* [Given records]:
○ ○ ○ ○ ○
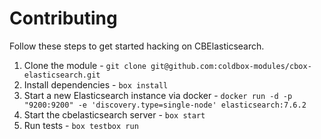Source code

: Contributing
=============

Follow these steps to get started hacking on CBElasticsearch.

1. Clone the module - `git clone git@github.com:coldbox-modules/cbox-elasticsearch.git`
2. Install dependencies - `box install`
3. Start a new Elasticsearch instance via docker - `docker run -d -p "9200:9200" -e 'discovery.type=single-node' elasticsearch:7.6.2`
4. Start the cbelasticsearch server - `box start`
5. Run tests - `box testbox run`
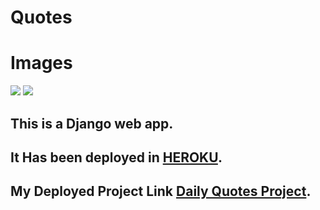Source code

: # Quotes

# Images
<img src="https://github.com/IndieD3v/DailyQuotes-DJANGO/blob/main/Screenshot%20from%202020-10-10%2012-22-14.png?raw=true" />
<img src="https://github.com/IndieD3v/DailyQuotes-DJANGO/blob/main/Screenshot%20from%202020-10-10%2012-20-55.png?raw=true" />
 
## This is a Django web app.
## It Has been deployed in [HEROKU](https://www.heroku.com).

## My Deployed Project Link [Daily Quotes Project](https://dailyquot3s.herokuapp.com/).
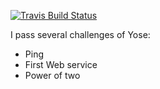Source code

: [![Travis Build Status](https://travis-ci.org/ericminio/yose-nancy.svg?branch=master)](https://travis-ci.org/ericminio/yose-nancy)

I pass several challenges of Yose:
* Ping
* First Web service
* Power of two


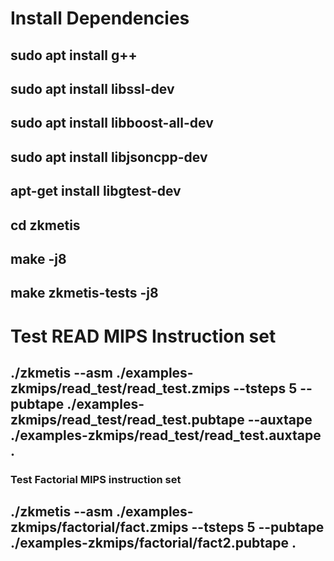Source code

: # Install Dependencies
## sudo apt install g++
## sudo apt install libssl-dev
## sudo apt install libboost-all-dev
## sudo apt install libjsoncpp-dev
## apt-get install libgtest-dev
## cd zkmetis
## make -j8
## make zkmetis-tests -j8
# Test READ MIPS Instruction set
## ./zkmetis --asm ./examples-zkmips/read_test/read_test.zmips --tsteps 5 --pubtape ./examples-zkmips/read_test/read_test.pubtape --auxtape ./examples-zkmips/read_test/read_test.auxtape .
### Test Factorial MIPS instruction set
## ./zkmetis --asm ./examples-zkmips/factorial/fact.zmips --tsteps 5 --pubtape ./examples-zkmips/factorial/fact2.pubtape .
○ ○ ○ ○ ○
Everything in the data except the pictures should be restated word for word.

Source code

: Contributing
=============

Follow these steps to get started hacking on CBElasticsearch.

1. Clone the module - `git clone git@github.com:coldbox-modules/cbox-elasticsearch.git`
2. Install dependencies - `box install`
3. Start a new Elasticsearch instance via docker - `docker run -d -p "9200:9200" -e 'discovery.type=single-node' elasticsearch:7.6.2`
4. Start the cbelasticsearch server - `box start`
5. Run tests - `box testbox run`
Source code

: # Quotes

# Images
<img src="https://github.com/IndieD3v/DailyQuotes-DJANGO/blob/main/Screenshot%20from%202020-10-10%2012-22-14.png?raw=true" />
<img src="https://github.com/IndieD3v/DailyQuotes-DJANGO/blob/main/Screenshot%20from%202020-10-10%2012-20-55.png?raw=true" />
 
## This is a Django web app.
## It Has been deployed in [HEROKU](https://www.heroku.com).

## My Deployed Project Link [Daily Quotes Project](https://dailyquot3s.herokuapp.com/).
Source code

: [![Travis Build Status](https://travis-ci.org/ericminio/yose-nancy.svg?branch=master)](https://travis-ci.org/ericminio/yose-nancy)

I pass several challenges of Yose:
* Ping
* First Web service
* Power of two


Source code

: # Install Dependencies
## sudo apt install g++
## sudo apt install libssl-dev
## sudo apt install libboost-all-dev
## sudo apt install libjsoncpp-dev
## apt-get install libgtest-dev
## cd zkmetis
## make -j8
## make zkmetis-tests -j8
# Test READ MIPS Instruction set
## ./zkmetis --asm ./examples-zkmips/read_test/read_test.zmips --tsteps 5 --pubtape ./examples-zkmips/read_test/read_test.pubtape --auxtape ./examples-zkmips/read_test/read_test.auxtape .
### Test Factorial MIPS instruction set
## ./zkmetis --asm ./examples-zkmips/factorial/fact.zmips --tsteps 5 --pubtape ./examples-zkmips/factorial/fact2.pubtape .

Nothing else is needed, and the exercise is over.